Owners have to keep a sharp eye even on nonperishable goods, especially liquor. Vilardi advises clients to inventory food and alcohol every week. In one case, she told the restaurant to take a nightly bottle count because weirdly, while food sales had gone way up, alcohol sales had stayed the same. Management soon unearthed a scheme by employees to increase their tips. “The owners,” Vilardi relates, “interviewed some guests, who said they hadn’t paid for a drink in months.”

For about 80 percent of her clients, Vilardi and her staff of 20 not only keep the books, they pay all the bills. Paying on time is especially crucial when buying beer, wine and liquor. Fall behind and the state will put you on a list requiring you to pay cash on delivery until you catch up. “You don’t want to be on that COD list,” she says.

Vilardi, a Boston native, fell in love with restaurants at age 12 on a family trip to Manhattan. They dined at the Four Seasons, where Vilardi swooned over the food, lighting, tableware and decor. “I loved that it touched all my senses,” she says.

She got an accounting degree, worked in real estate for a while, began a bookkeeping practice after the housing market crashed in 1992, and landed her first restaurant client, Pearl Oyster Bar in Manhattan, in 1997. “From that point on, I really just wanted to do restaurants,” she says. “I like restaurant people a lot. It’s really like a family.”

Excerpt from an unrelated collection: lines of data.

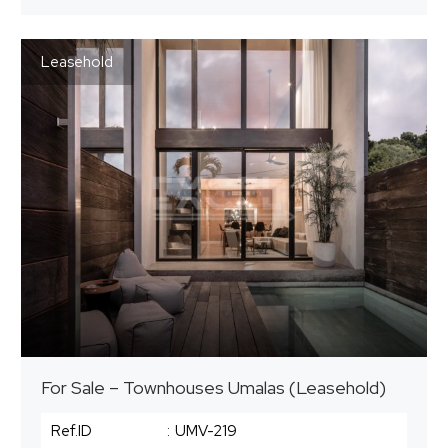
Leasehold
For Sale – Townhouses Umalas (Leasehold)
Ref.ID
:
UMV-219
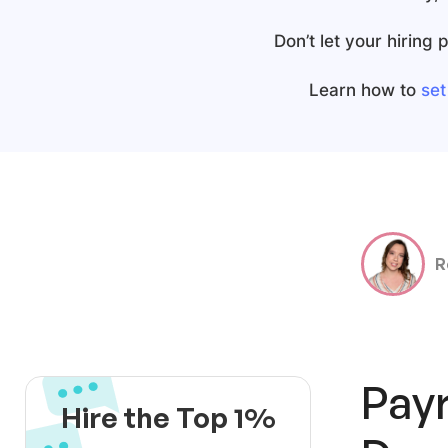
Don’t let your hiring
Learn how to
set
R
Payr
Hire the Top 1%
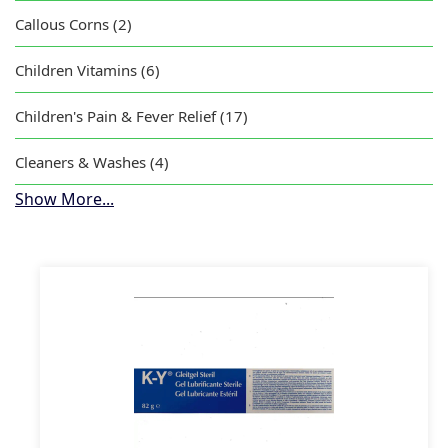
Callous Corns (2)
Children Vitamins (6)
Children's Pain & Fever Relief (17)
Cleaners & Washes (4)
Show More...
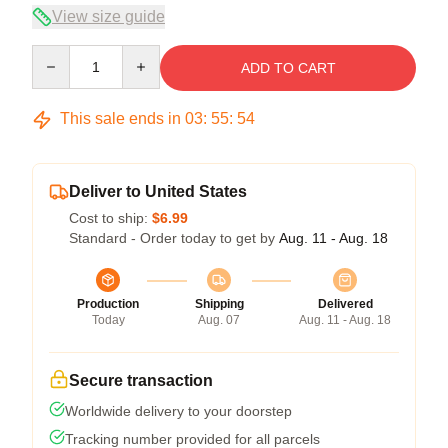
View size guide
Quantity
ADD TO CART
This sale ends in
03
:
55
:
54
Deliver to United States
Cost to ship:
$6.99
Standard - Order today to get by
Aug. 11 - Aug. 18
Production
Shipping
Delivered
Today
Aug. 07
Aug. 11 - Aug. 18
Secure transaction
Worldwide delivery to your doorstep
Tracking number provided for all parcels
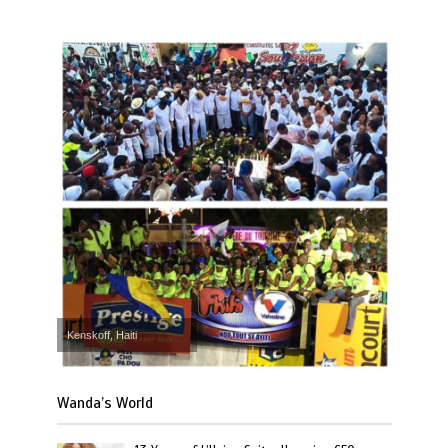
Kenskoff, Haiti
Wanda’s World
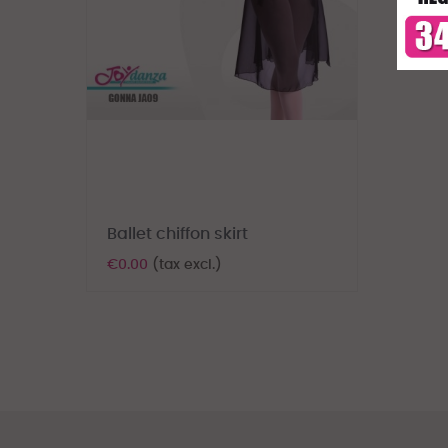
Ballet chiffon skirt
€0.00
(tax excl.)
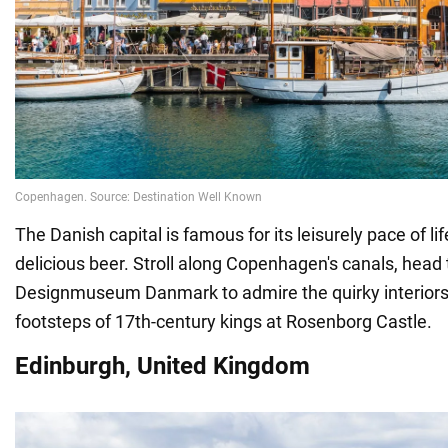
The Danish capital is famous for its leisurely pace of lif
delicious beer. Stroll along Copenhagen's canals, head 
Designmuseum Danmark to admire the quirky interiors, 
footsteps of 17th-century kings at Rosenborg Castle.
Edinburgh, United Kingdom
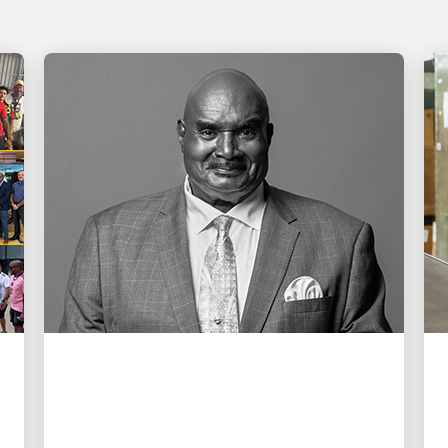
PEOPLE POWERING GROWTH
Remembering Cal Darden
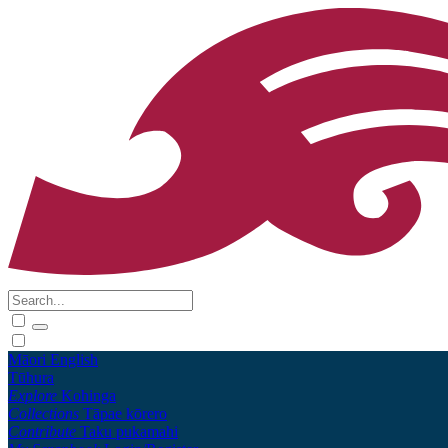
Māori
English
Tūhura
Explore
Kohinga
Collections
Tāpae kōrero
Contribute
Taku pukamahi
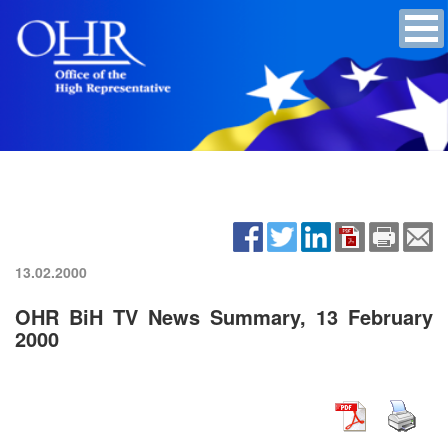
13.02.2000
OHR BiH TV News Summary, 13 February
2000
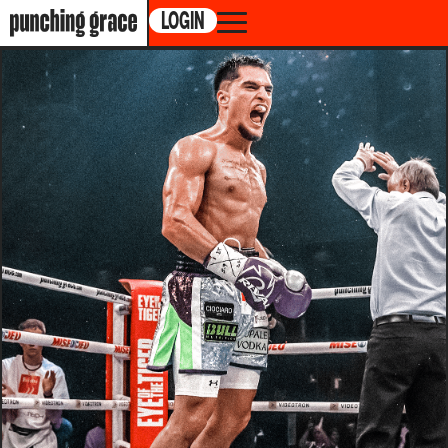
LOGIN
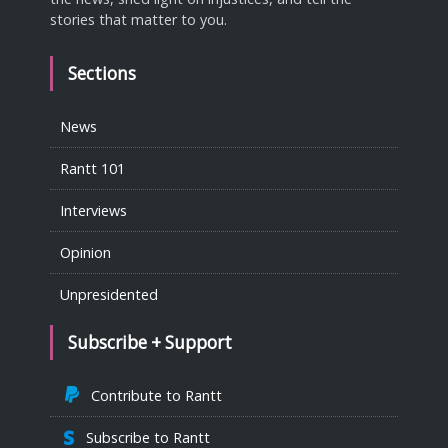
stories that matter to you.
Sections
News
Rantt 101
Interviews
Opinion
Unpresidented
Subscribe + Support
Contribute to Rantt
Subscribe to Rantt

With her husband of 35 years, Frank, a drummer who has recorded with the likes of Rod Stewart and Suzanne Vega, Vilardi enjoys the fringe benefit of sumptuous dinners in clients’ dining rooms, gratis. In a few instances, she has even invested her own money, helping a restaurant get off the ground. “I have no children,” she says, “so it’s like my clients are my children. I get much joy from seeing them be successful.”